A poll from Gallup that was circulated widely among Democrats that
month found that almost 8 in 10 Americans say immigration is “a good
thing” for the country, an increase from 64% a year ago and a high
point in the nearly 25-year trend.
“I do think the American public is seeing this administration for
what it is,” said Sen. Alex Padilla, a California Democrat.
“It’s not just targeting dangerous, violent criminals. The vast
majority of people being arrested, being detained, being deported
even, many without due process, have no criminal convictions, no
violent history,” he added. “They’re actually people who the first
Trump administration designated as essential at the outset of the
COVID pandemic. So that cruel irony is not lost on people.”

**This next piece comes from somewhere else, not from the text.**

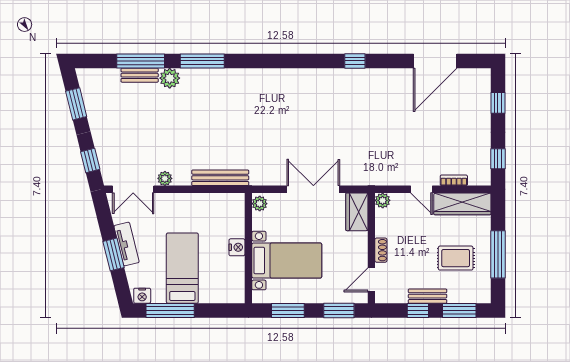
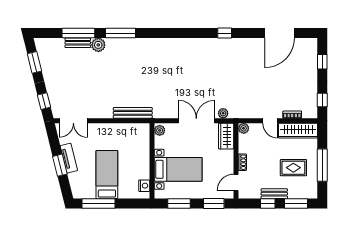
plant: (165, 178) -> (223, 113), moved
nightstand: (237, 247) -> (144, 186), moved
nightstand: (142, 296) -> (79, 193), removed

There's still a search for consensus
Democrats are trying to seize the moment with a flurry of proposals
on immigration. Broadly, the proposals move away from policies that
have allowed large numbers of migrants to enter the country, such as
asylum and temporary protected status, in favor of expanding visas
and other means of legal immigration.
The Center for American Progress, a leading liberal policy
organization, has released an immigration framework that starts with
the imperative to “safeguard America's security.” The New Democrat
Coalition, a moderate group of more than 100 House Democrats, also
released a plan that calls for toughened border security while
“expanding safe, legal avenues for immigration.”
“What we really need to do is overall fix the broken immigration
system. It doesn't mean that we can't have border security.” Sen.
Ruben Gallego, an Arizona Democrat, said at a town hall this month.
“We have crossings at almost zero, and I think there should be
credit given to the president for that, but why not use this
opportunity to pass immigration reform?”

Gallego, who won a Senate seat in Arizona last year while Trump also
carried the state, has released a plan that calls for tightening
restrictions on asylum and pushing other countries in the region to
accept asylum seekers.
Democratic leaders in Congress, meanwhile, are still forming their
own plans as they try to win over more liberal members who are
concerned about changing the asylum system.
Other Democrats are looking for more immediate ways to aid
immigrants who have been in the country for years but face an
uncertain new reality under the Trump administration.
Padilla said he hopes Republicans can get behind his legislation
that would open a pathway for a green card to people in the country
under the Deferred Action for Childhood Arrivals program, or DACA,
and others who have lived in the country for at least seven years.
He said Republicans are starting to hear the public backlash to the
Trump administration's handling of deportations “and maybe think
differently, so we'll see if now's the time.”